_What needs to be done:_ Please output every line of the listing below unchanged, leaving out the pictures.

*** Opening Source data ***

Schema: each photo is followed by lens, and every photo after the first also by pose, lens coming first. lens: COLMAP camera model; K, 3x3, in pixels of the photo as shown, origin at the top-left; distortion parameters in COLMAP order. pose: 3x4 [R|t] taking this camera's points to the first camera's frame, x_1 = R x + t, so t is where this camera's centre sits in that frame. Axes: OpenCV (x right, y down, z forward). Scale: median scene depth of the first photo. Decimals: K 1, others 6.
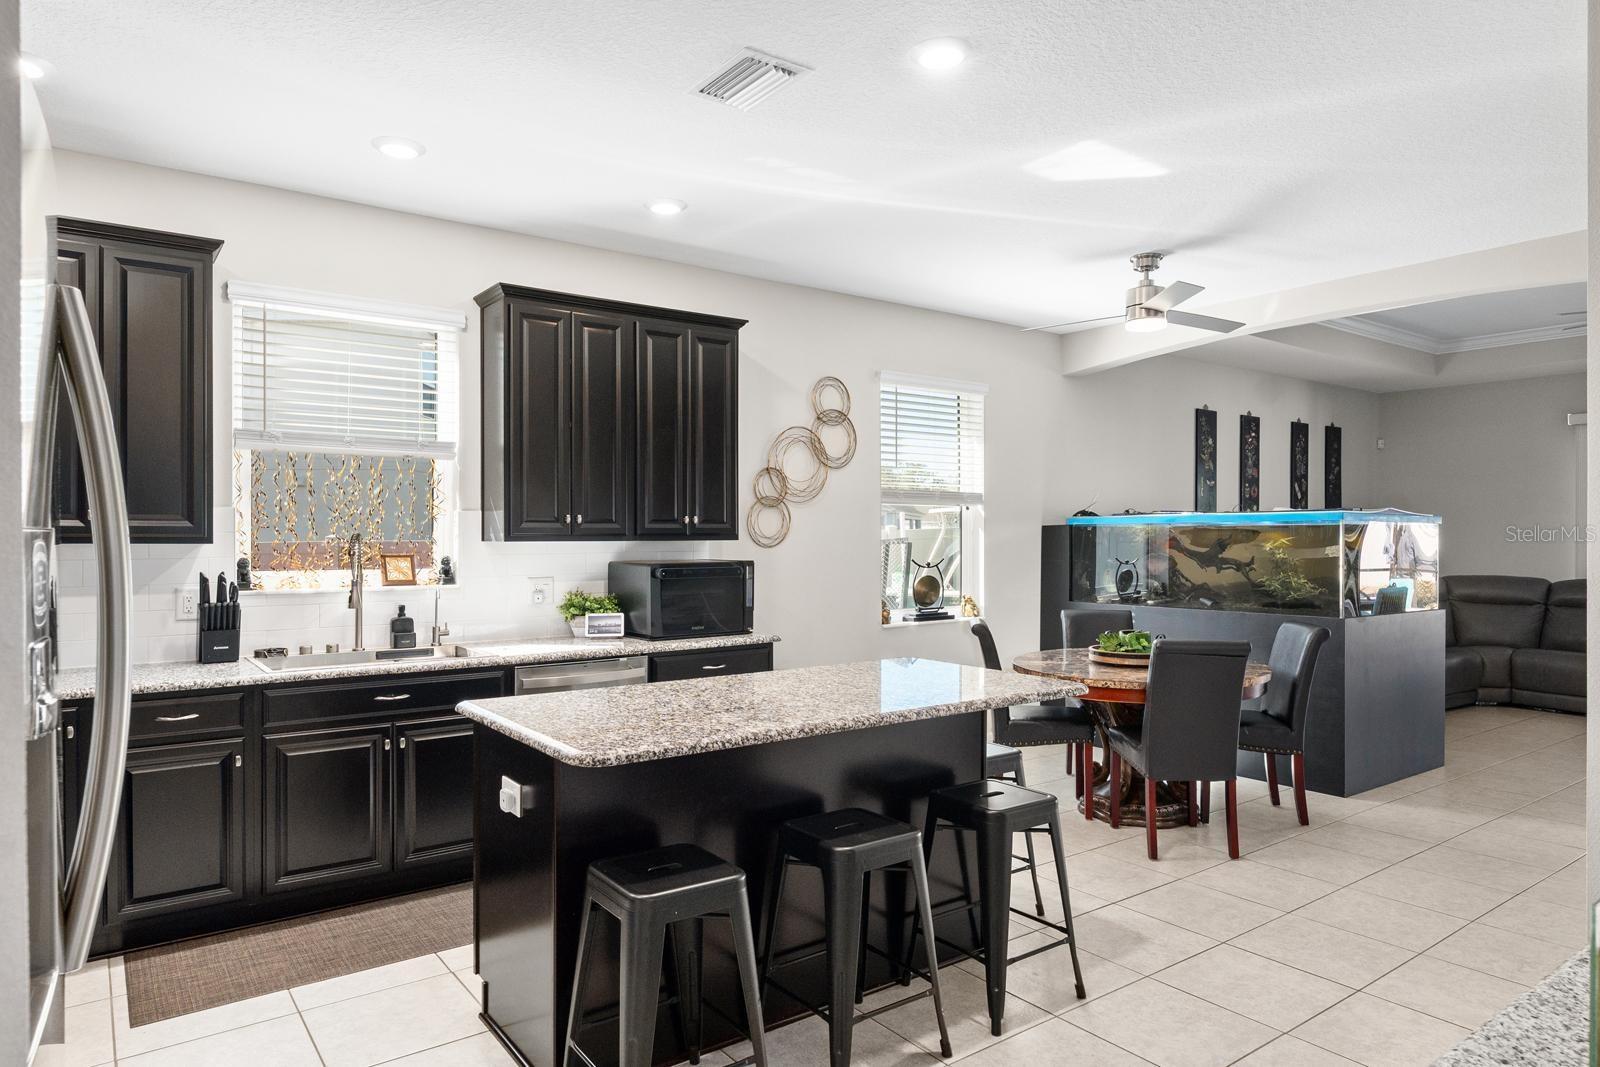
lens RADIAL K [[976.1, 0, 791.8], [0, 976.1, 538.3], [0, 0, 1]] dist [0.001280, -0.000523]
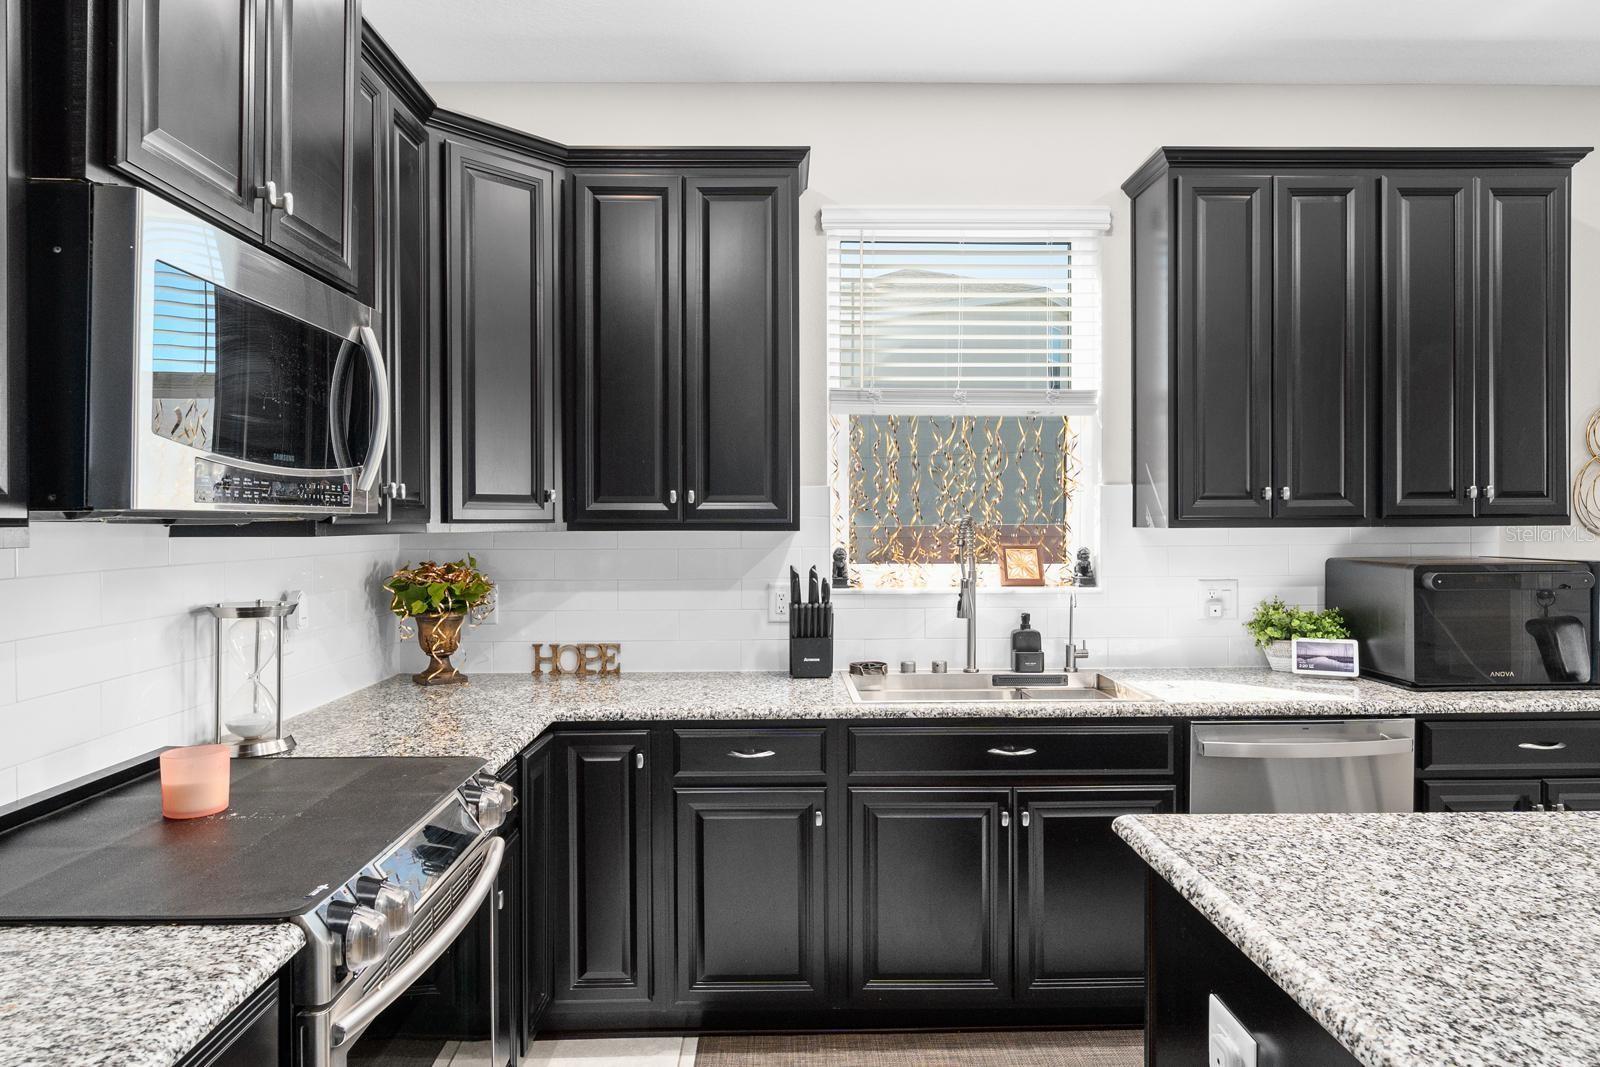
lens RADIAL K [[976.1, 0, 800.2], [0, 976.1, 530.4], [0, 0, 1]] dist [0.001280, -0.000523]
pose [[0.819697, 0.003734, -0.572786, -0.110700], [0.002365, 0.999948, 0.009903, -0.002243], [0.572793, -0.009472, 0.819645, 0.282866]]
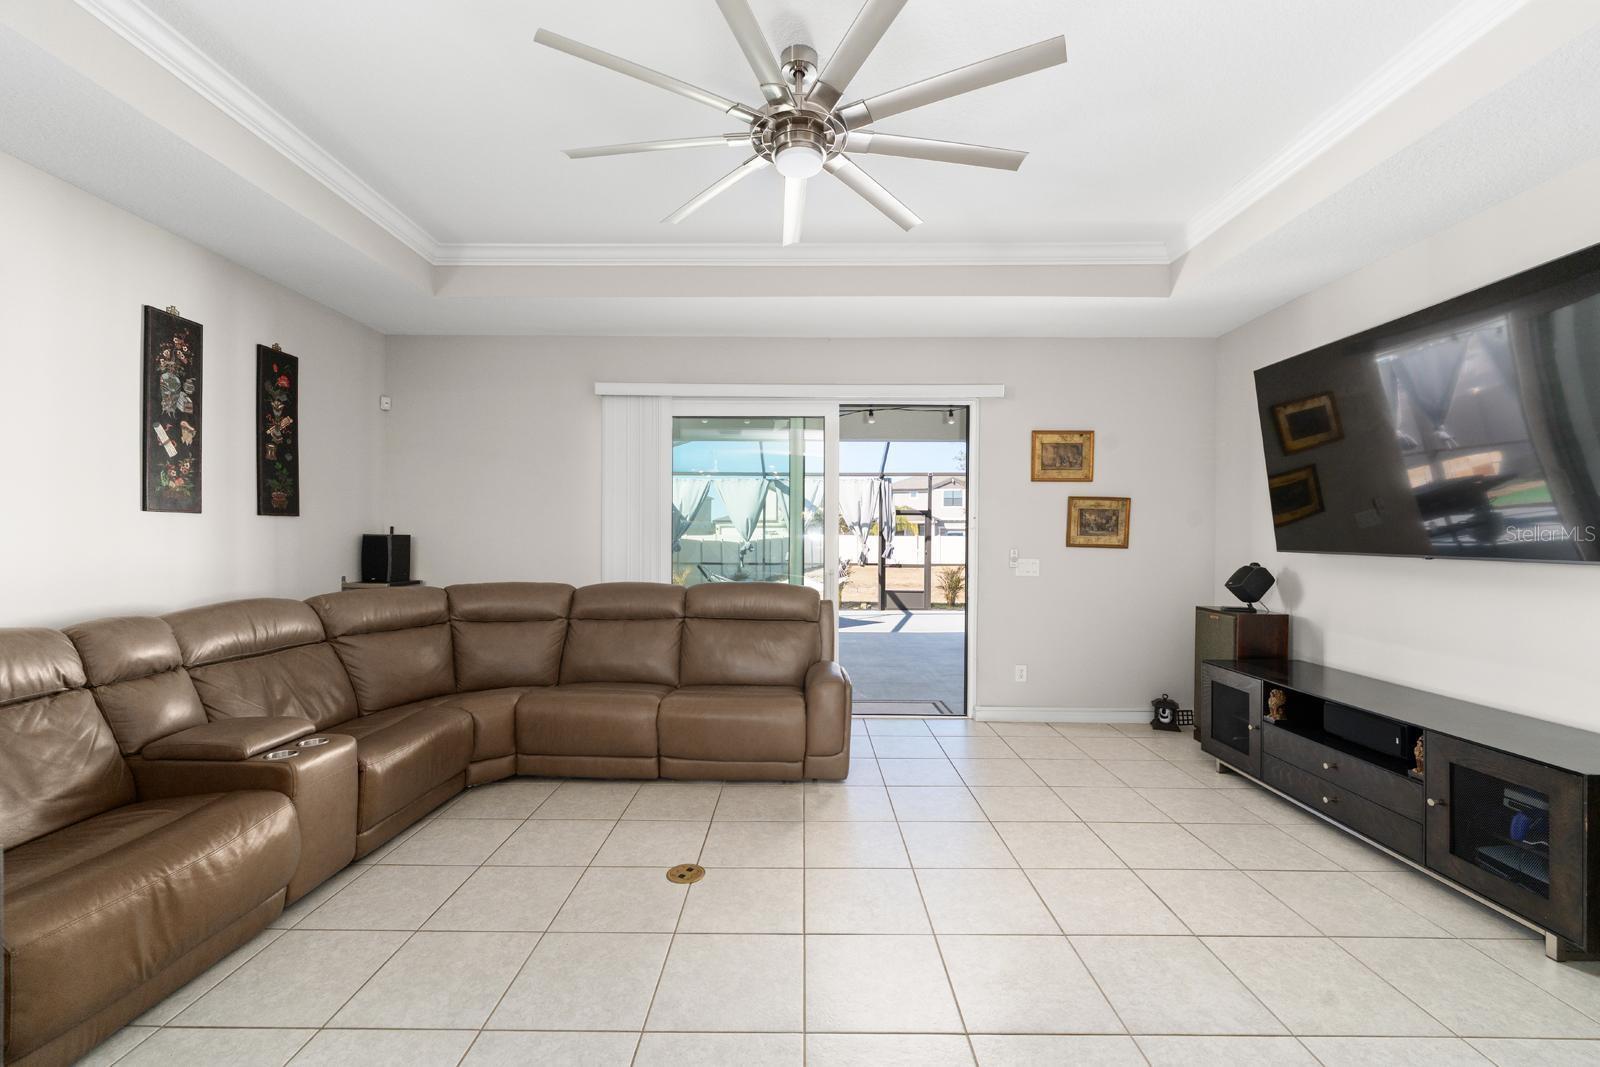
lens RADIAL K [[649.6, 0, 802.6], [0, 649.6, 540.1], [0, 0, 1]] dist [-0.003904, -0.000119]
pose [[0.583525, -0.001303, 0.812094, 0.892714], [-0.002401, 0.999992, 0.003330, 0.006405], [-0.812091, -0.003893, 0.583517, 1.058381]]
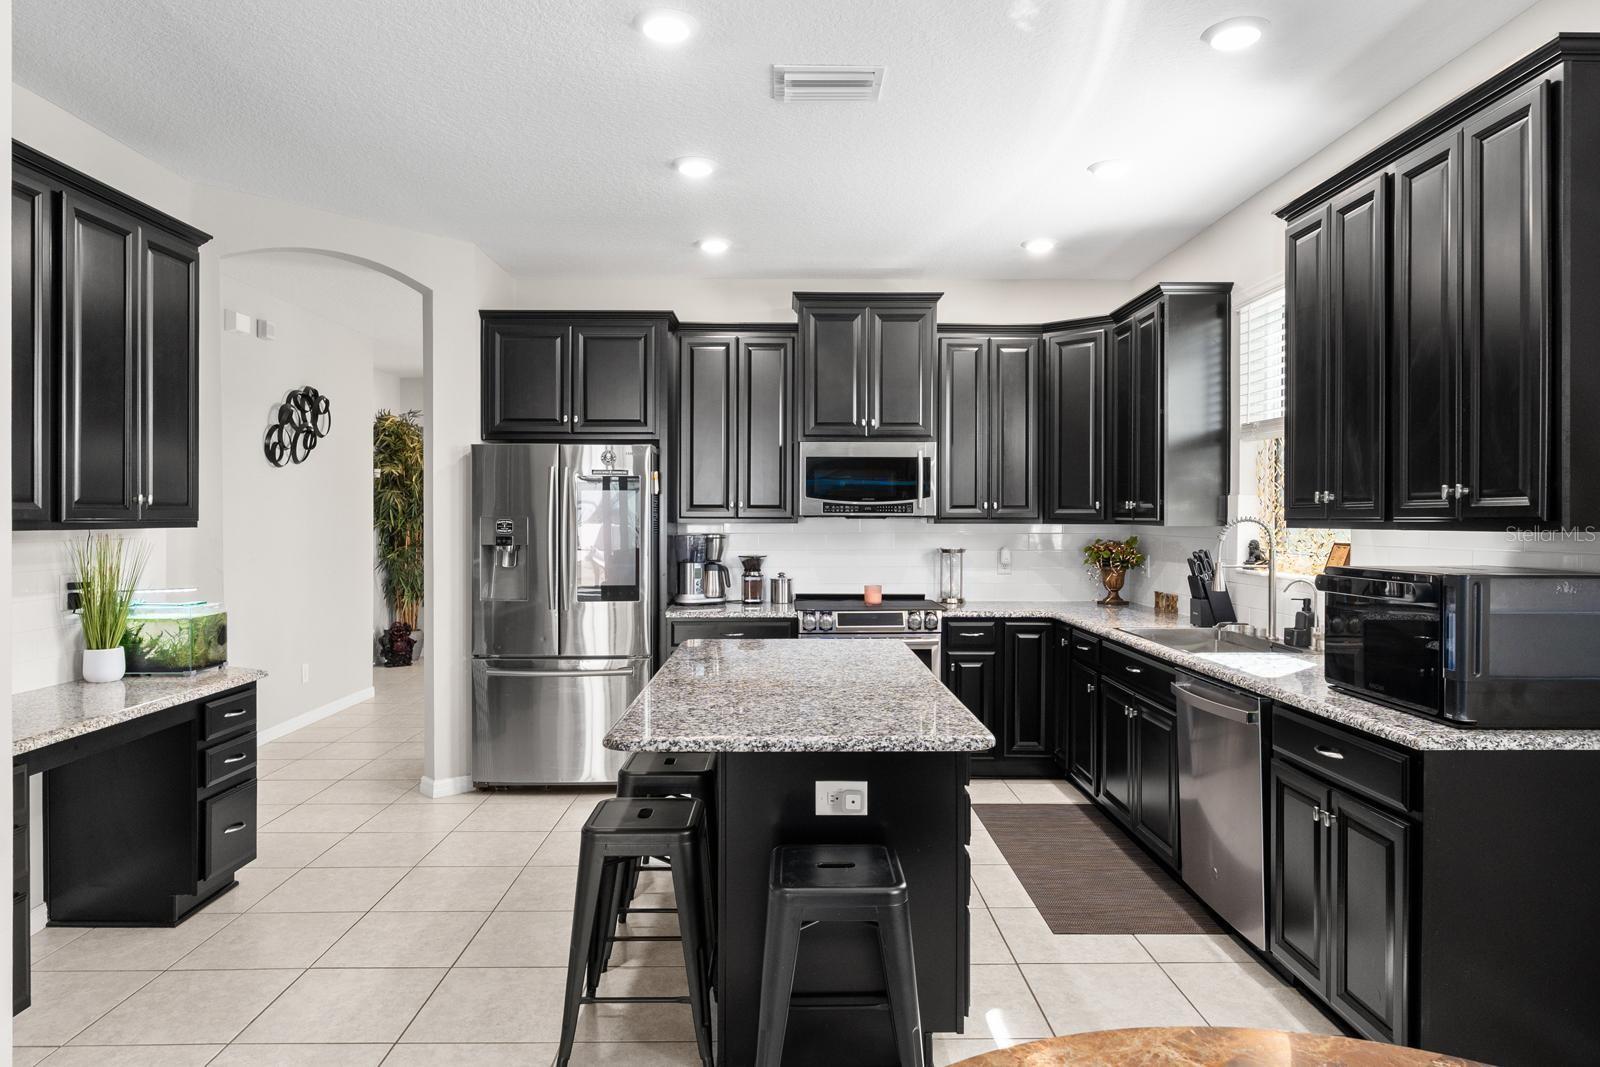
lens RADIAL K [[976.1, 0, 802.0], [0, 976.1, 519.4], [0, 0, 1]] dist [0.001280, -0.000523]
pose [[-0.575270, -0.001567, -0.817962, 0.600050], [-0.010693, 0.999927, 0.005605, -0.003406], [0.817894, 0.011971, -0.575244, 1.130269]]
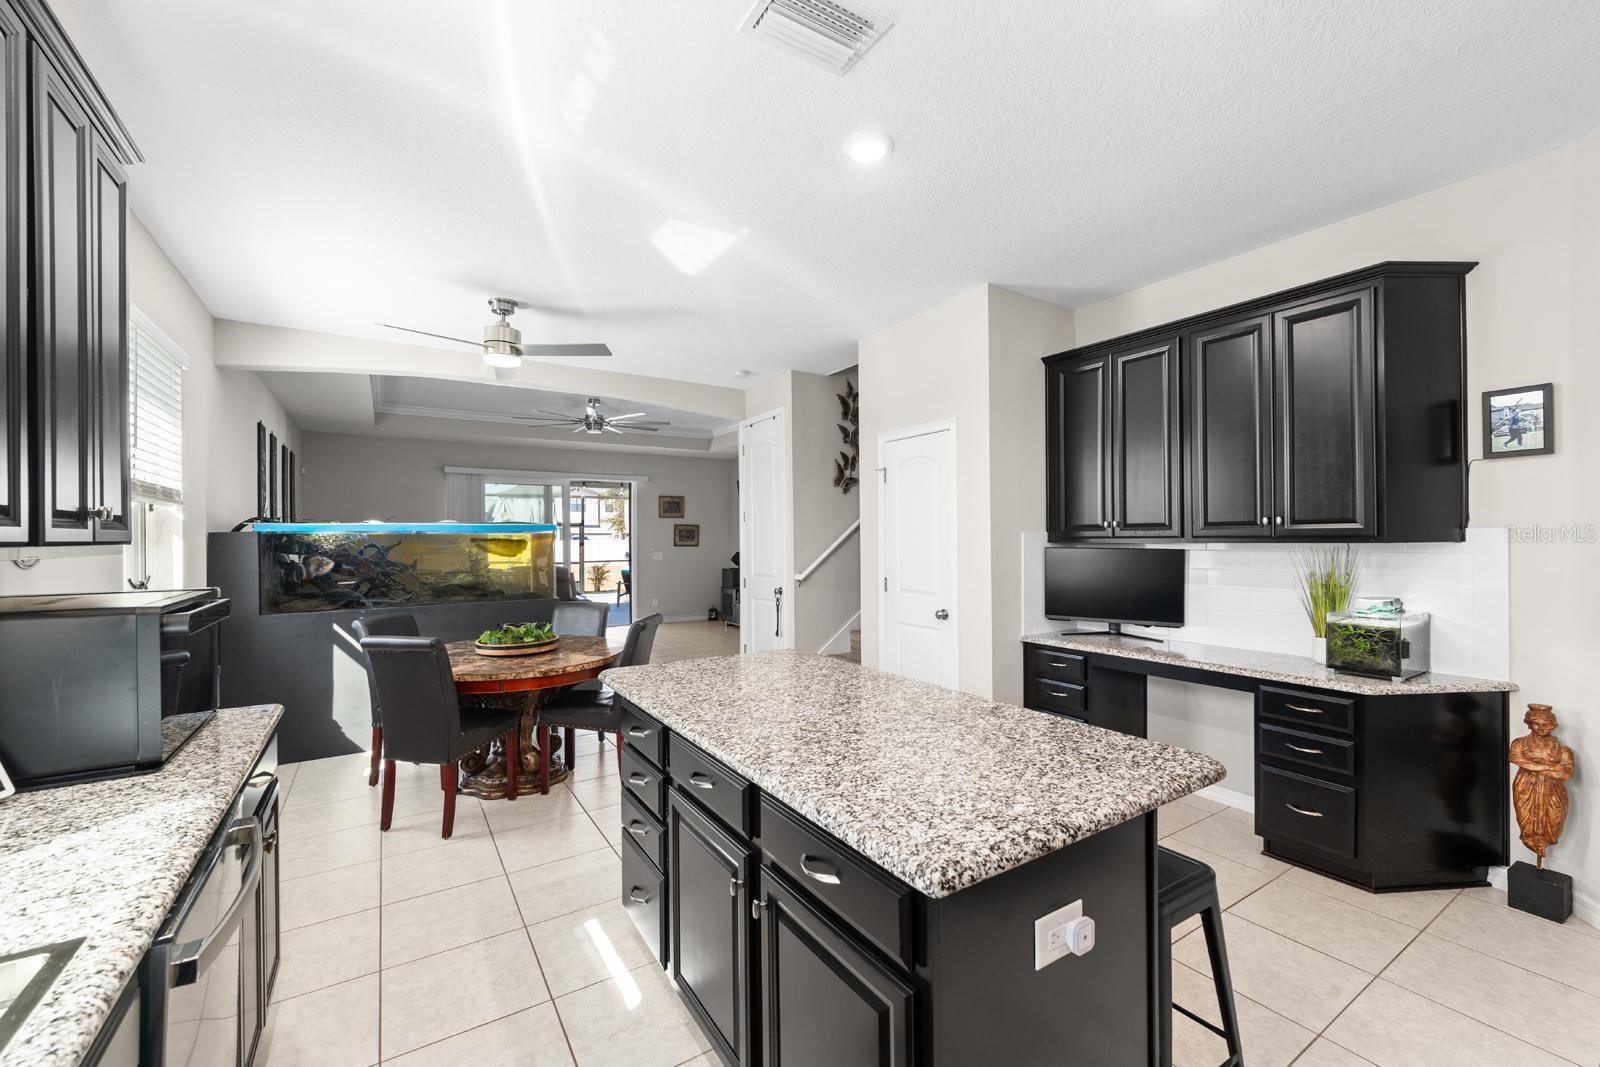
lens RADIAL K [[649.6, 0, 800.5], [0, 649.6, 537.3], [0, 0, 1]] dist [-0.003904, -0.000119]
pose [[0.063257, 0.002482, 0.997994, -0.441320], [0.008550, 0.999959, -0.003029, -0.002391], [-0.997961, 0.008724, 0.063233, 0.686052]]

*** Closing Source data ***

_Task result:_
Schema: each photo is followed by lens, and every photo after the first also by pose, lens coming first. lens: COLMAP camera model; K, 3x3, in pixels of the photo as shown, origin at the top-left; distortion parameters in COLMAP order. pose: 3x4 [R|t] taking this camera's points to the first camera's frame, x_1 = R x + t, so t is where this camera's centre sits in that frame. Axes: OpenCV (x right, y down, z forward). Scale: median scene depth of the first photo. Decimals: K 1, others 6.
lens RADIAL K [[976.1, 0, 791.8], [0, 976.1, 538.3], [0, 0, 1]] dist [0.001280, -0.000523]
lens RADIAL K [[976.1, 0, 800.2], [0, 976.1, 530.4], [0, 0, 1]] dist [0.001280, -0.000523]
pose [[0.819697, 0.003734, -0.572786, -0.110700], [0.002365, 0.999948, 0.009903, -0.002243], [0.572793, -0.009472, 0.819645, 0.282866]]
lens RADIAL K [[649.6, 0, 802.6], [0, 649.6, 540.1], [0, 0, 1]] dist [-0.003904, -0.000119]
pose [[0.583525, -0.001303, 0.812094, 0.892714], [-0.002401, 0.999992, 0.003330, 0.006405], [-0.812091, -0.003893, 0.583517, 1.058381]]
lens RADIAL K [[976.1, 0, 802.0], [0, 976.1, 519.4], [0, 0, 1]] dist [0.001280, -0.000523]
pose [[-0.575270, -0.001567, -0.817962, 0.600050], [-0.010693, 0.999927, 0.005605, -0.003406], [0.817894, 0.011971, -0.575244, 1.130269]]
lens RADIAL K [[649.6, 0, 800.5], [0, 649.6, 537.3], [0, 0, 1]] dist [-0.003904, -0.000119]
pose [[0.063257, 0.002482, 0.997994, -0.441320], [0.008550, 0.999959, -0.003029, -0.002391], [-0.997961, 0.008724, 0.063233, 0.686052]]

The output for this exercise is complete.